Nilufar Movahedi signed off the airwaves April 7, 2013. During the last show she produced for the Saba and Sayeh programs she related her story about KKFI and her connection to the station. KKFI staff, programmers and volunteers are immensely thankful for Nilufar’s long service producing these shows and wishes her the best in her future endeavors. (transcription from audio: Jen Zaman)
This is my last show and I should give a few announcements, and, of course, say a few thank-yous as it’s been more than ten years. It’s been a great time; thanks to all those who have listened, everyone who has supported and contributed, and maybe I should tell you a little bit about at least my story.
In thinking about how to say goodbye and how to spend the last hour of the last show on KKFI, it was kind of difficult to come up with a serious goodbye or farewell to the community, or even to radio, and the more I thought about it and searched for words I realized that my personal involvement in this radio station and in having an Iran-centric, one-woman ‘magazine’ show extends beyond me, beyond the whole idea of the individual. This show, Saba, went on the air in January 1993, and at the time it was hosted by Amir Katouzian, as some of you might remember, and many have been involved over the years.
It’s been a group effort in many ways, many contributions, and when it was on the air in 1993, I was a teenager here in Kansas City, having only lived here 4 years, a transplant from Tehran, Iran to the suburbs of Kansas City. I was incredibly homesick, as you might imagine, and I had a radio show to listen to. I was lucky to have an hour of Iran, an hour of home, an hour of familiarity, an association with safety and stability in my life on the radio.
I started to volunteer; I’m not sure how it began–like most good stories, I don’t remember the beginning of it, but I do remember stuffing envelopes, being at the old location at 900 1/2 Westport Road and sort of walking into this great environment and having such a cultural experience.
My idea of what radio was going to be like was rather stuffy and uptight and sort of exclusive, and then I walked into this incredibly inclusive environment, seeing people from all walks of life, all shapes and sizes, all looks, all cultural and economic backgrounds, and I sort of had my introduction to Kansas City. I felt incredibly lucky to be introduced to Kansas City, its people, and its communities through radio and through KKFI. Seeing everyone come together and be a family in providing on-air programming and shows was really, really significant.
This kind of went on and I was coming and going, and I was given an assignment to write an essay about what Nowruz, or the Persian New Year, meant to me. I think at that point, I was graduating from high school and no one had ever asked me to write anything personal, really, and to read it on the air for people to hear was nerve-wracking, it was incredibly emotional, and I was quite anxious. But to make a long story short, at the end of it I learned something really great–there was an insane amount of relief that I felt, and I realized that this radio station and that particular program at the time is a space–it can be an environment–for a voice to be heard, regardless of what look, ethnicity, or what difficulty is attached to that voice, or, in some cases, because of it. It was a sense of empowerment and it went on from there.

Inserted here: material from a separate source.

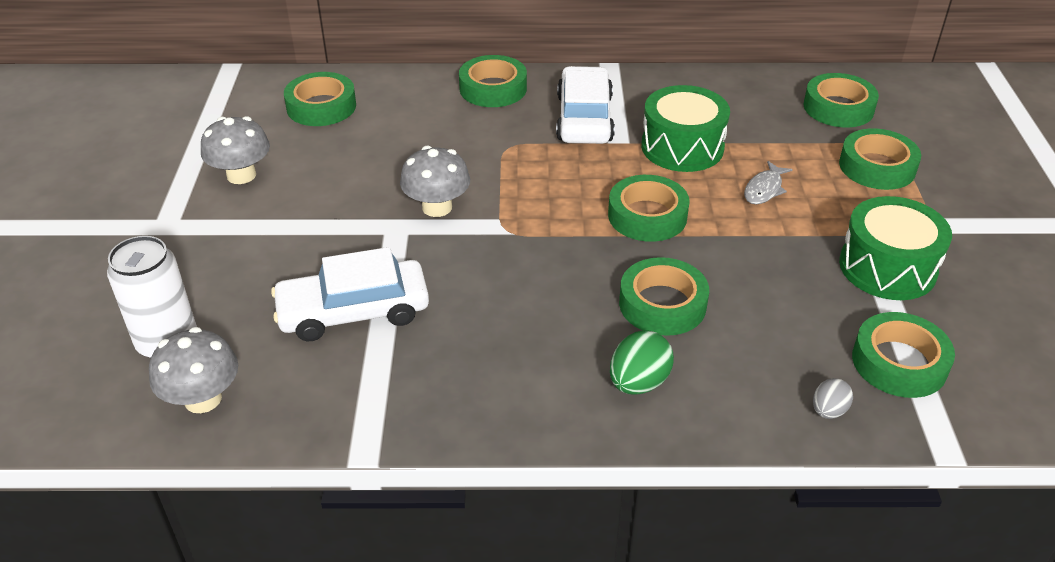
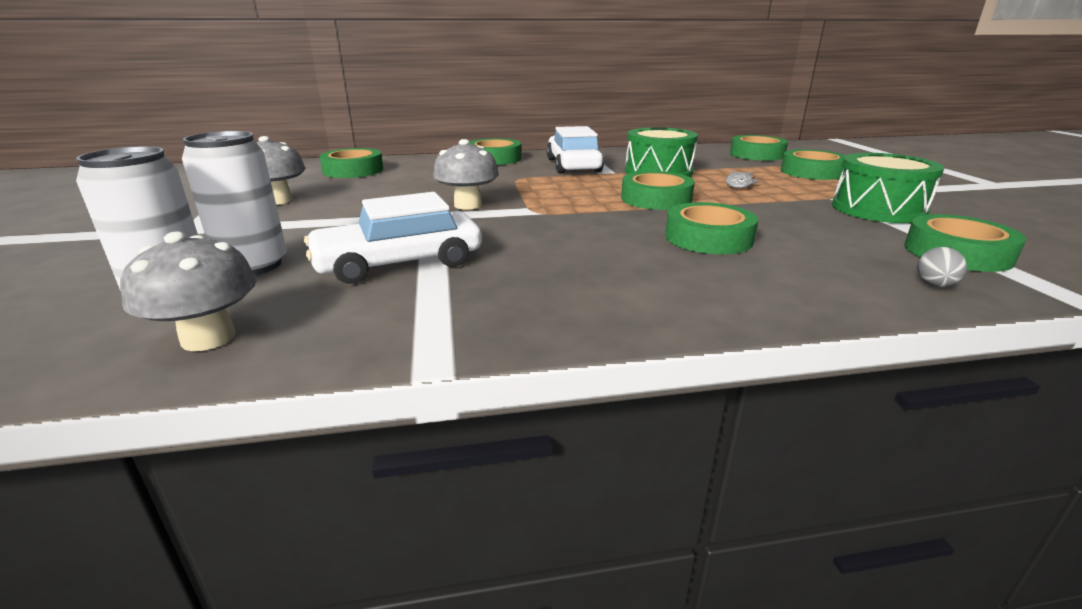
camera: 10 degrees left, 15 degrees down
green egg [610,330,674,395] -> none
none -> white can [182,131,287,275]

I became involved with Saba, and as older programmers, producers and people involved with the show moved on to pursue other endeavors in their lives or careers and moved away from Kansas City, I was sort of the last one standing. I’ve always felt this show is a legacy of those who started it and ultimately of an open environment provided by KKFI, this wonderful radio station, for this community to have an on-air presence since 1993–that is so significant as a listener and as a radio junkie.
So at the time, I had sort of an elementary understanding of what it meant to be a part of this but as time has gone by, essentially KKFI has been my education, it’s been my integration, it’s been my self-acceptance, and my formed cultural identity. I’m incredibly grateful to you, the listeners, the supporters of this wonderful radio station, for the opportunity, the encouragement, and the support over the years.
I thank you, and hope that we together will continue to provide this great opportunity for many generations and many more programmers and communities in Kansas City to come.